時間をかけて武器や資材を揃えてから討伐することもできるだろうが、それがいつになるかはわからない。少なくても憲兵以上の武力を手にするには、年単位で時間が必要だろう。
80年も動いていたビビなら十数年くらいは誤差だろうが、ジェノやアミーナはそういう訳にはいかない。
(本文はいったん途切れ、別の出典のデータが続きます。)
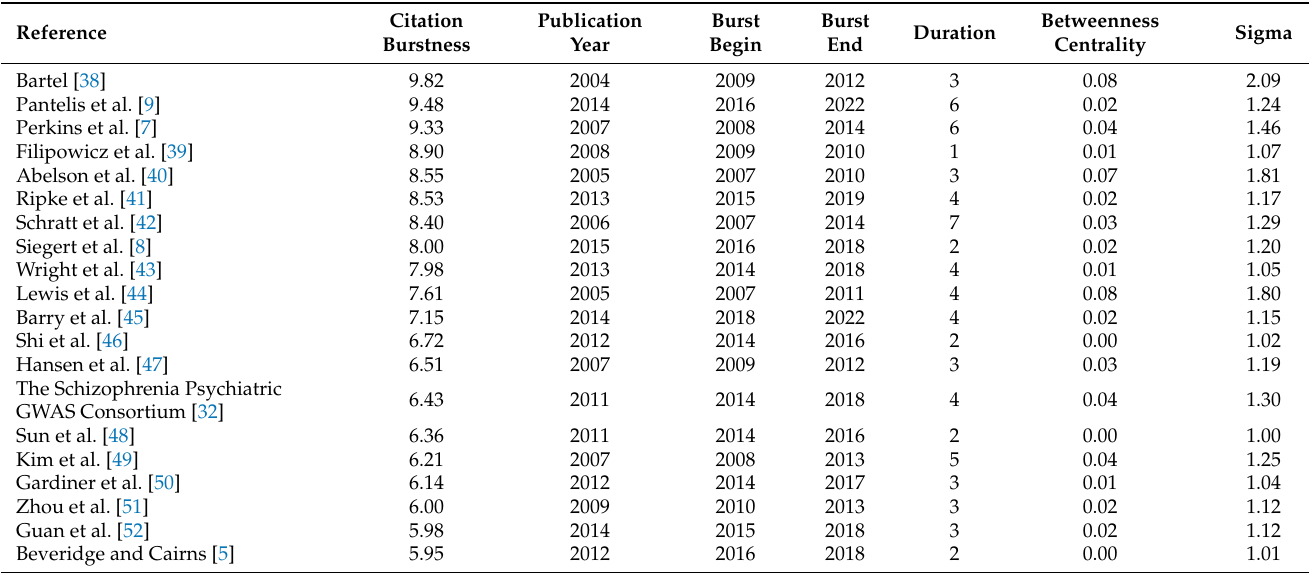
Table 2. Top 20 unique documents with highest citation bursts. Statistics are rounded to two decimal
「せめて、あの感染獣がどこかに行ってくれればいいんですけどね」
そんなことが出来る訳がないと呟いたビビの言葉。その場にはいなかったとしても、ビビが修理を始めればゲートは稼働音を響かせるし、その音を聞きつければまた感染獣は襲ってくるだろう。
しかし、そんな彼女の言葉がジェノにあるひらめきを与えた。
「なぁ……ビビ、あのゲートの修理自体はできるんだよな?」
「え? ええ……、たぶん簡単ですよ。30分もあれば正常稼働できるようになると思います」
「なるほど、30分でいいんだな?」
ジェノの言葉に頷きを返すビビ。後はジェノが決心をするだけだった。
「俺に考えがある。かなり無茶な作戦だけど、上手くいけば感染獣を倒すことができるかもしれない」
そう宣言すると同時に、ジェノは思いついた作戦を口にする。
「いくら何でも無茶ですよ! 私が見つかったら……」
ジェノの作戦に涙目になるビビ。だが、他に方法は無いことはビビにもわかっていたのだろう。
「世界を再建するんだろ?」
最後にはジェノにそう迫られて、ビビは悲壮感を漂わせながら頷きを返す。そしてジェノ立案の感染獣の討伐作戦が行われることになったのだった。